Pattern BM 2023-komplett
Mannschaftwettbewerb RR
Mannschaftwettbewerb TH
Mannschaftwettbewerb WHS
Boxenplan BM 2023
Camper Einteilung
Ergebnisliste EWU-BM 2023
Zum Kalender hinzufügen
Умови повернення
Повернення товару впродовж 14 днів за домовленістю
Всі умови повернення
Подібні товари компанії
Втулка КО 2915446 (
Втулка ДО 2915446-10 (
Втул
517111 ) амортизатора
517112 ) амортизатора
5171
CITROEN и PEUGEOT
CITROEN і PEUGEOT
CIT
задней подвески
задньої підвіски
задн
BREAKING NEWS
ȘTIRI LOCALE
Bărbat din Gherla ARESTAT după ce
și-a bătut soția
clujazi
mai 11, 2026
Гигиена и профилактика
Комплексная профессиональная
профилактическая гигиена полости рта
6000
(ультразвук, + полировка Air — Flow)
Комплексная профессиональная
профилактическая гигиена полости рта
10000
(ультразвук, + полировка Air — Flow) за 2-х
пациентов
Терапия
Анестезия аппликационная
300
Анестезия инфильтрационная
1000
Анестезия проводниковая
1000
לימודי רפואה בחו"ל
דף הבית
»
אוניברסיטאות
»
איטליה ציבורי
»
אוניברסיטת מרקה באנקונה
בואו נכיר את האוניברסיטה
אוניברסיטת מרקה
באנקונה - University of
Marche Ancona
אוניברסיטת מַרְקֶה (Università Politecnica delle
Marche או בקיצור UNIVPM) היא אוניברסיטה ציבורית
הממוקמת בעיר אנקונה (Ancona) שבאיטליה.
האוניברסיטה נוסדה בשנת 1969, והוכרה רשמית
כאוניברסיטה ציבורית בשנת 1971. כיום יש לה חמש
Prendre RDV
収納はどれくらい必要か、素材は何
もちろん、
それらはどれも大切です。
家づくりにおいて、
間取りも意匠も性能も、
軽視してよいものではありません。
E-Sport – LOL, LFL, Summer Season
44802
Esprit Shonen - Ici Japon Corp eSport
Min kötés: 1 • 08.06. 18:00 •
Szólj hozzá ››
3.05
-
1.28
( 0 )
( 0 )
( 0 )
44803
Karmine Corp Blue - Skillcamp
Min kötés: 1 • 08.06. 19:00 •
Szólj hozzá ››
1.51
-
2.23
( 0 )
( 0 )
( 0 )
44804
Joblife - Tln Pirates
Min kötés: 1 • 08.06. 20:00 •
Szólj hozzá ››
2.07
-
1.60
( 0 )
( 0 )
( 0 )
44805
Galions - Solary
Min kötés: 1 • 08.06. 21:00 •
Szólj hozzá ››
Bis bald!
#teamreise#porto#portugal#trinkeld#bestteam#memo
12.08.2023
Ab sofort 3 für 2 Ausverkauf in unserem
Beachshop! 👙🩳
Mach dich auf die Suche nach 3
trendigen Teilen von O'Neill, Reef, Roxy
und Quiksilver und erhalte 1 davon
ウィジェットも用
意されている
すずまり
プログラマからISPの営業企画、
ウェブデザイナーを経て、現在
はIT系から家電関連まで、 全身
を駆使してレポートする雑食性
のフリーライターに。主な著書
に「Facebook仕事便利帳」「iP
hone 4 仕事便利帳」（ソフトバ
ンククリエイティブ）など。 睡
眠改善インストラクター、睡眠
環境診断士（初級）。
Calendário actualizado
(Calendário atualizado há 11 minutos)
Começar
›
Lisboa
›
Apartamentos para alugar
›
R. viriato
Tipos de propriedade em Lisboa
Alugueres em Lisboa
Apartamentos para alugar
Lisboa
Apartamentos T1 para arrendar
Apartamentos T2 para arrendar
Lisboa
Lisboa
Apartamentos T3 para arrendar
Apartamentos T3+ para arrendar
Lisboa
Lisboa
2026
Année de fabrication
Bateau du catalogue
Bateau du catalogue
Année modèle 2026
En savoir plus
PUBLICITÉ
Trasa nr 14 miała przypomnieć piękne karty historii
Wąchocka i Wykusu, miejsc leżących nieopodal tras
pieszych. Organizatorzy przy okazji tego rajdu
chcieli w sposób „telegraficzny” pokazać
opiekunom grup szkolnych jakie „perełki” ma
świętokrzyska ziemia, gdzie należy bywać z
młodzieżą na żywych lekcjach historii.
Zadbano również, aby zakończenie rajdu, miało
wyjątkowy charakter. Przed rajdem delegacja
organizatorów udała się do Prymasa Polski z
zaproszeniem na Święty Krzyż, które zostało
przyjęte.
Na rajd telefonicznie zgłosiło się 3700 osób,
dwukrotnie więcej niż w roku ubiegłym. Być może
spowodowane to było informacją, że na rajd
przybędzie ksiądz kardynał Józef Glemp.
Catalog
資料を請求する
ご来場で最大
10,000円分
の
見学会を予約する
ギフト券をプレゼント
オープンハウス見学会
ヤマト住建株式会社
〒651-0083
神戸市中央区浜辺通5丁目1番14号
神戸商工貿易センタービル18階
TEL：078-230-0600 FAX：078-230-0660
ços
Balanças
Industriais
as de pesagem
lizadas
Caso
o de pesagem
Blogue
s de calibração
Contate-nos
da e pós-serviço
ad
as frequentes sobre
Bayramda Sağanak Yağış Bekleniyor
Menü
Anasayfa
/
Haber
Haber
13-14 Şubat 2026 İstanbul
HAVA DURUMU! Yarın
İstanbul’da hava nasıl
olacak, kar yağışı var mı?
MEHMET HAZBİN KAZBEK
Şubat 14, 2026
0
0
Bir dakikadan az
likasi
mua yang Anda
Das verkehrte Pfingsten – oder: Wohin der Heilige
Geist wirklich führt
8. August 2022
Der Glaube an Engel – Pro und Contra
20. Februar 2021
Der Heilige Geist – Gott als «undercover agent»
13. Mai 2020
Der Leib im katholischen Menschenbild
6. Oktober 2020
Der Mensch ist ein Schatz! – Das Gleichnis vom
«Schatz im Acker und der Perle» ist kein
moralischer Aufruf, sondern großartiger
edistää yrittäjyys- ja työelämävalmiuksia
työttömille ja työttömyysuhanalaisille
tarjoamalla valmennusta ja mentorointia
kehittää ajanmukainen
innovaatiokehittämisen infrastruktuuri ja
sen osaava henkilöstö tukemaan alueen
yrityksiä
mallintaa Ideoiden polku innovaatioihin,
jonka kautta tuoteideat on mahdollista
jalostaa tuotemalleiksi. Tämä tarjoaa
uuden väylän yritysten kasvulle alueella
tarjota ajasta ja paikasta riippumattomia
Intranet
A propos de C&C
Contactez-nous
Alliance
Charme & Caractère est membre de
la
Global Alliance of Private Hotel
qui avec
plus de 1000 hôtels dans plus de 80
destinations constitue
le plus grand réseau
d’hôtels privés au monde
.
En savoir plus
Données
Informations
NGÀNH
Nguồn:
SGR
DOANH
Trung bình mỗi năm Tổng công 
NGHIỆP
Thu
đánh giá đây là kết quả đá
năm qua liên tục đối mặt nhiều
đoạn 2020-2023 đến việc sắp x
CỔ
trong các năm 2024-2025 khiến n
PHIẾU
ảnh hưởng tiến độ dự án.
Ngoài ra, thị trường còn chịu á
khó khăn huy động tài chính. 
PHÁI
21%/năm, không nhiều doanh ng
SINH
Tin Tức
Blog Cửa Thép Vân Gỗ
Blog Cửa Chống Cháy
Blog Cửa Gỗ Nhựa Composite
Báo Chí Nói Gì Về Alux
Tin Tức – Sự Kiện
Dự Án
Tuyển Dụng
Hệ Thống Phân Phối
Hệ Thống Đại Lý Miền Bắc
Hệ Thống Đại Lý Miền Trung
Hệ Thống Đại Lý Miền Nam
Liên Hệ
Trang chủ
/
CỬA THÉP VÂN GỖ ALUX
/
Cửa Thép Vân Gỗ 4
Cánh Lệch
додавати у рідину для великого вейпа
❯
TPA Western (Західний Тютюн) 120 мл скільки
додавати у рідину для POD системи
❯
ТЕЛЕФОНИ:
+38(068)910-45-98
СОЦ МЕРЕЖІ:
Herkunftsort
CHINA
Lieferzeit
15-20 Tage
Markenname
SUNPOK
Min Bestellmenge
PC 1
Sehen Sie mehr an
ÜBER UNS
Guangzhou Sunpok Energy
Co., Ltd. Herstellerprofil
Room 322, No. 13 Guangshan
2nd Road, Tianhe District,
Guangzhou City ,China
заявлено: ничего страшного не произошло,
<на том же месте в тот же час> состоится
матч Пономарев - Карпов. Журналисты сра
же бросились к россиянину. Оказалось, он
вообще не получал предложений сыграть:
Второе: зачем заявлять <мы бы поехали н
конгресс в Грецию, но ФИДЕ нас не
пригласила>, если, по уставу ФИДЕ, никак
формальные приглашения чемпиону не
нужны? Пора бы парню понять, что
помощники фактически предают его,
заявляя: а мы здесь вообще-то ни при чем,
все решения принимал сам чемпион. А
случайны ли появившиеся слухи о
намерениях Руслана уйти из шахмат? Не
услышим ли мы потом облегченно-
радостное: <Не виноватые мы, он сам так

- - -

EXERCISE OBJECTIVE
Bring together every line in the entries that holds the string "амортизатора".

SOLUTION BELOW
517111 ) амортизатора
517112 ) амортизатора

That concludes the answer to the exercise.